Pasta, canned goods, and diapers are taken up by the Spanish population from these camps. So, it is undoubtedly easy to speculate how precisely the Spanish economy is doing. These hunger lines were initially established to aid only poorer families who were in desperate need of assistance during the pandemic’s lockdown period, but as a result of the inflation, which is making Spanish people’s lives more miserable than ever, an increasing number of Spanish families have begun to take this aid.
A saddening Data
Make no mistake, the economic data from Spain is also indicating that a gruesome crisis is knocking on the doors of Spain.
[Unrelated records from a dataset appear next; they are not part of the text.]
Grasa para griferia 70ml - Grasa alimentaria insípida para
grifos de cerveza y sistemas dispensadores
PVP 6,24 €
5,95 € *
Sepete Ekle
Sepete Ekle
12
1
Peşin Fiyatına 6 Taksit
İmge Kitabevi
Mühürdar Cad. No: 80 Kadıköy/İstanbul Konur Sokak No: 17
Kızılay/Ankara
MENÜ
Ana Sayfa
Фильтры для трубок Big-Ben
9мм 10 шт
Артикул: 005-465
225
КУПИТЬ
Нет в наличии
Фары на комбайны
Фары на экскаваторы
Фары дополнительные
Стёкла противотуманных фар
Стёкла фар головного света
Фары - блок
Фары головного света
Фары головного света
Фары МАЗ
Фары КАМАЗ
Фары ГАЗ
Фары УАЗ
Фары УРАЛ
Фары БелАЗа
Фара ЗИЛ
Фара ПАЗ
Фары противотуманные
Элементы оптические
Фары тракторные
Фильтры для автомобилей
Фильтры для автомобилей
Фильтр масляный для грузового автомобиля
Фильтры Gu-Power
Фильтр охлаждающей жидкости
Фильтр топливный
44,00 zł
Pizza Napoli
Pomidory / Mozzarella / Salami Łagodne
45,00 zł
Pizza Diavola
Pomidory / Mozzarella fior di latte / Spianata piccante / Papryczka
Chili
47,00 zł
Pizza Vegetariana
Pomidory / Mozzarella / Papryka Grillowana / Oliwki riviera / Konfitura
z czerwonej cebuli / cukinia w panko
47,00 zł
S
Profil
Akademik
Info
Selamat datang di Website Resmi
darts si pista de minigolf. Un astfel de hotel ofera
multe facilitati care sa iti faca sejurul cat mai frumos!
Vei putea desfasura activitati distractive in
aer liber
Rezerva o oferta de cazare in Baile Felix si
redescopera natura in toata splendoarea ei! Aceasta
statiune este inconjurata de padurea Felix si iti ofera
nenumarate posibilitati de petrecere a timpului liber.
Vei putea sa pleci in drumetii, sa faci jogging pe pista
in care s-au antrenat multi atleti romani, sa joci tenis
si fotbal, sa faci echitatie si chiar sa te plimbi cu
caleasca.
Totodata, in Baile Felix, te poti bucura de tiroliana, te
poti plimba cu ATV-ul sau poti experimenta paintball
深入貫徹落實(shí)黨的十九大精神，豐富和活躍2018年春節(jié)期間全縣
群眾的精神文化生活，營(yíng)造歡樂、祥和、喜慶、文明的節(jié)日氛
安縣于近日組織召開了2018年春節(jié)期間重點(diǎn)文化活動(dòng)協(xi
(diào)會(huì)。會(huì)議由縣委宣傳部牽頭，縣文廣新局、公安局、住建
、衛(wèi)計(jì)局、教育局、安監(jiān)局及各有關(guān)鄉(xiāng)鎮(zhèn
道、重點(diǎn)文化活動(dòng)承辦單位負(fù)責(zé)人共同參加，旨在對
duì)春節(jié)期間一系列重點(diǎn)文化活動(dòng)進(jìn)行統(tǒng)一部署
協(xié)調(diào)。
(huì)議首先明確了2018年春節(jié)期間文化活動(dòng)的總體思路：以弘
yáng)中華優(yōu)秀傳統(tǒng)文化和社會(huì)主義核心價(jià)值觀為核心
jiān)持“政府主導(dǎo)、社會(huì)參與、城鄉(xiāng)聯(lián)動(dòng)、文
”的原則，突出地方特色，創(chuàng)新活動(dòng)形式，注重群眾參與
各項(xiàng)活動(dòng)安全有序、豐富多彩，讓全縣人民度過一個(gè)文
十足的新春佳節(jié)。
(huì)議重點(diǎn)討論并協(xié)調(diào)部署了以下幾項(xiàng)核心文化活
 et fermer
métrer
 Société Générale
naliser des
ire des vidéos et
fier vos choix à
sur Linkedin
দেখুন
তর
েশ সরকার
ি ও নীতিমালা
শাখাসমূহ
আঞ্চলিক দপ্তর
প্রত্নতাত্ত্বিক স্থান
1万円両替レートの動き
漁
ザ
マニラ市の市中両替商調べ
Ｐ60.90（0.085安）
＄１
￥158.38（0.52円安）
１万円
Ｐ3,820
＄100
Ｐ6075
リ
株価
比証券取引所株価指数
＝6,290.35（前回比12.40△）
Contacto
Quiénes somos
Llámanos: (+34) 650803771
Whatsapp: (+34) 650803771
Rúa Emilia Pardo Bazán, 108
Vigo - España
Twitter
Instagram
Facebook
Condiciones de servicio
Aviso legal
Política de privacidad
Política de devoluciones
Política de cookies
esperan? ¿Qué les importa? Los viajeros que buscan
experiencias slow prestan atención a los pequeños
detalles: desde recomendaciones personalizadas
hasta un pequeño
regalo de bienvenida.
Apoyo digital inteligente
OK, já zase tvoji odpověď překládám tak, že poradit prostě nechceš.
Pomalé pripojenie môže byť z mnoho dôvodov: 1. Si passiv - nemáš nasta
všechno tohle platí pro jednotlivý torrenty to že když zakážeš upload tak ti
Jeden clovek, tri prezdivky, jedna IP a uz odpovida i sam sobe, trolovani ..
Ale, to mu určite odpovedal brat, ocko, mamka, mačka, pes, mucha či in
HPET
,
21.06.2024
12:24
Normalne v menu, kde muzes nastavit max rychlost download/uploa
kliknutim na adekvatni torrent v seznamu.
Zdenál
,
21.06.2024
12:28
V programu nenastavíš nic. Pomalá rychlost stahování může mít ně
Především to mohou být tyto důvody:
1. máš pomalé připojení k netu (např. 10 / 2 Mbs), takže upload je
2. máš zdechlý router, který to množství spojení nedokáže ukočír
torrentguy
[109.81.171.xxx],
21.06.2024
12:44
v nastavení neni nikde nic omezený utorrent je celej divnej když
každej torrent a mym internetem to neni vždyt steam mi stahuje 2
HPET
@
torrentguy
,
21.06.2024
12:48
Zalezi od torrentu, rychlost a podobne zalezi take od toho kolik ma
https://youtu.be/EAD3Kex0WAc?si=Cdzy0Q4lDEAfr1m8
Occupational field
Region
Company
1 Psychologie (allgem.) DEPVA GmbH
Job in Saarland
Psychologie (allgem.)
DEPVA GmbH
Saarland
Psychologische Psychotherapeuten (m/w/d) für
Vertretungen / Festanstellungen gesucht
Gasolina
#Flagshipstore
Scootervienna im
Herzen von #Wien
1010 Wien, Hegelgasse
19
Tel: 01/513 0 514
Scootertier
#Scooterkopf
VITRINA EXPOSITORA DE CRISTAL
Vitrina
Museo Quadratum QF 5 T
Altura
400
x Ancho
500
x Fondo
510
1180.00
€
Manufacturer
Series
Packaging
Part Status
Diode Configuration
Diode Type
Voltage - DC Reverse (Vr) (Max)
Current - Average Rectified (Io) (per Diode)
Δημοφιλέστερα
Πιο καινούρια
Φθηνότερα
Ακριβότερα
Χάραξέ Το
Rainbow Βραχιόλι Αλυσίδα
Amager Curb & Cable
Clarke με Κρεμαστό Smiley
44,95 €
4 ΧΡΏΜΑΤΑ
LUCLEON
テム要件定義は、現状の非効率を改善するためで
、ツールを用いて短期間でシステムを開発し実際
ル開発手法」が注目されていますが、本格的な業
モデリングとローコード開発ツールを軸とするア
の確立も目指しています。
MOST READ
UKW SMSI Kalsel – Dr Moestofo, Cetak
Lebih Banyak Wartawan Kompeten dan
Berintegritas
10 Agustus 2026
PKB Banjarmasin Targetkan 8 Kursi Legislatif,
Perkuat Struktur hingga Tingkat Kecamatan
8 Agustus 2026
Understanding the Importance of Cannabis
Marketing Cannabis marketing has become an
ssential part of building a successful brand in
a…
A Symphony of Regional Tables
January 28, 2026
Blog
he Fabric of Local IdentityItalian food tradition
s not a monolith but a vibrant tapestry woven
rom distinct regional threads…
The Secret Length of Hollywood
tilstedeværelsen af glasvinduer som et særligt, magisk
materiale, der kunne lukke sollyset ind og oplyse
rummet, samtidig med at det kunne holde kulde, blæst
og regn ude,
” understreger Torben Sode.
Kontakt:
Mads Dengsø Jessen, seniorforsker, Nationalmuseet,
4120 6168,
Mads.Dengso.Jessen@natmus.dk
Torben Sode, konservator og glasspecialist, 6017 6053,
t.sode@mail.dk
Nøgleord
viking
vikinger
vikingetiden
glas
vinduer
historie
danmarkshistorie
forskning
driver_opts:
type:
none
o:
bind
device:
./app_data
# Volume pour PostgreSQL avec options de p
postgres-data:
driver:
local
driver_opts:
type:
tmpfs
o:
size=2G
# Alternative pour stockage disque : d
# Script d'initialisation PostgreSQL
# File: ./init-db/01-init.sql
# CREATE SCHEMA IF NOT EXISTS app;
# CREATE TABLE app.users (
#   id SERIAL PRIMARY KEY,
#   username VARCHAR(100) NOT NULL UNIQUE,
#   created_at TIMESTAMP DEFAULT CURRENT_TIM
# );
Spanish Economy Minister Nadia Calvino has announced that she expects the 12-month inflation rate to remain at around 7% until the end of this year and will likely start falling only from 2023.
But in 2023, it is anticipated that Spain will enter into a recession. Furthermore, after the Ukraine war, Spain’s unemployment rate edged up to 12.48 percent in October, thereby pushing millions into unemployment. According to provisional data from the National Statistics Institute (INE), the country’s growth is sharply down to 1.5 percent in Q3 2022.
The slowing growth in Spain is largely due to its poor performance in the real estate sector, where activity contracted by 2.5 percent, and a drop in exports and business investment.
It’s not like PM Pedro Sanchez and his ministers did nothing to stop the rising crisis. But, welfare groups have always castigated the measures stressing that they’re not enough. Spanish people hope things will get better, but facts say otherwise. The situation has been deplored to the extent that one could compare Madrid with their native Venezuela, which has been plagued by unbridled inflation for the past ten years. Bankruptcy is indeed nearing in Spain and only some robust economic policies can help it rebound.